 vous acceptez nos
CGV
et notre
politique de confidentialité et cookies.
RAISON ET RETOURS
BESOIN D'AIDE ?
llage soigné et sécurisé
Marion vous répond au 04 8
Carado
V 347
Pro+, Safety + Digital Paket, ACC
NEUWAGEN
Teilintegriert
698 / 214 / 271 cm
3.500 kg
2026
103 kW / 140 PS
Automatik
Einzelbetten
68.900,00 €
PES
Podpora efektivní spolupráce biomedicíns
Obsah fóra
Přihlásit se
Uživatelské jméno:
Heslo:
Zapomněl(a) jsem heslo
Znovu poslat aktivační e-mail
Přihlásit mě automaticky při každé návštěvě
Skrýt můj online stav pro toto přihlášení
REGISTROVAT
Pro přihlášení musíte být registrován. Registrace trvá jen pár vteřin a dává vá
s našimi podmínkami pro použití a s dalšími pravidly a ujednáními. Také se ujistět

+ + + + + + +

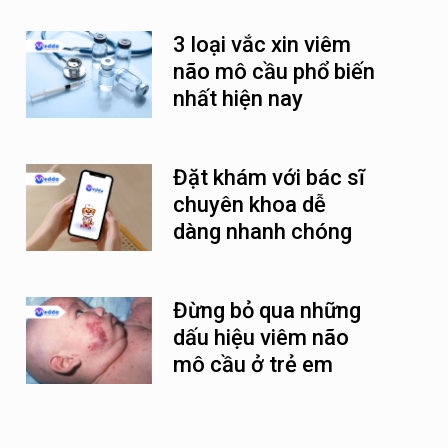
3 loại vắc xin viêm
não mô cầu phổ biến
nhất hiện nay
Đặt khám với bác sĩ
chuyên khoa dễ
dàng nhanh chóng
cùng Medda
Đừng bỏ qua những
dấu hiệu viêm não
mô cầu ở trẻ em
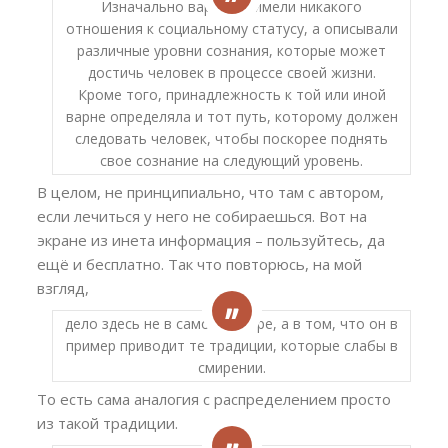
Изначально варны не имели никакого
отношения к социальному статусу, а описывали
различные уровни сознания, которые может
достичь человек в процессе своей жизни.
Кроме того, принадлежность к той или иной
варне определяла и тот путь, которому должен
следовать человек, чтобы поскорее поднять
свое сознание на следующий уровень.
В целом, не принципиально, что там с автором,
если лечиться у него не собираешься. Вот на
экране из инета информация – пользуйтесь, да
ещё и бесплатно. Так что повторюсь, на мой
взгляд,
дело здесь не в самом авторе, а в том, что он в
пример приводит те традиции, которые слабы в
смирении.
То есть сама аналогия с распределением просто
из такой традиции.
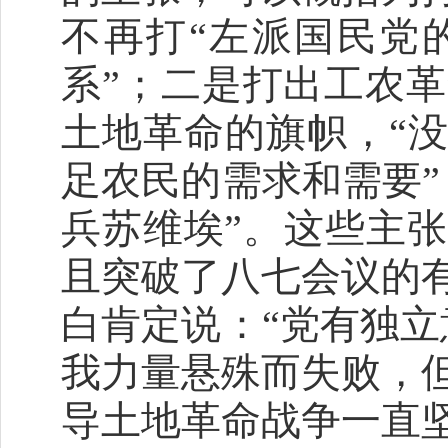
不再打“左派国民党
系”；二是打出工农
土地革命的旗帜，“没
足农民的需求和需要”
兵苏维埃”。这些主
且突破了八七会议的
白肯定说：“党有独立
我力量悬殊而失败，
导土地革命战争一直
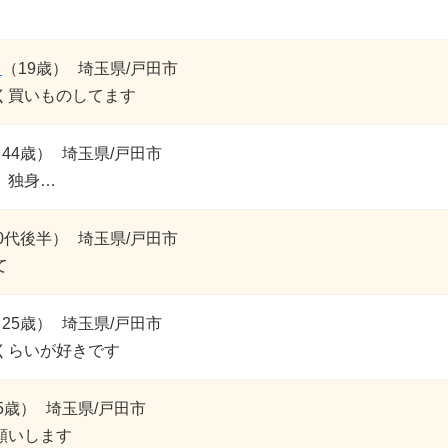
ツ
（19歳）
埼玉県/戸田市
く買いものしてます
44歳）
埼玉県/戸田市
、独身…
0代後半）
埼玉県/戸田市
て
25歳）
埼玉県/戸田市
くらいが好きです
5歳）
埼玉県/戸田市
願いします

+ + + + + + +

» How to complete this task
Print the lines of the material word for word, from the line containing "Изначально варны не имели никакого" up to and including the line containing "из такой традиции.".

» Your solution
Изначально варны не имели никакого
отношения к социальному статусу, а описывали
различные уровни сознания, которые может
достичь человек в процессе своей жизни.
Кроме того, принадлежность к той или иной
варне определяла и тот путь, которому должен
следовать человек, чтобы поскорее поднять
свое сознание на следующий уровень.
В целом, не принципиально, что там с автором,
если лечиться у него не собираешься. Вот на
экране из инета информация – пользуйтесь, да
ещё и бесплатно. Так что повторюсь, на мой
взгляд,
дело здесь не в самом авторе, а в том, что он в
пример приводит те традиции, которые слабы в
смирении.
То есть сама аналогия с распределением просто
из такой традиции.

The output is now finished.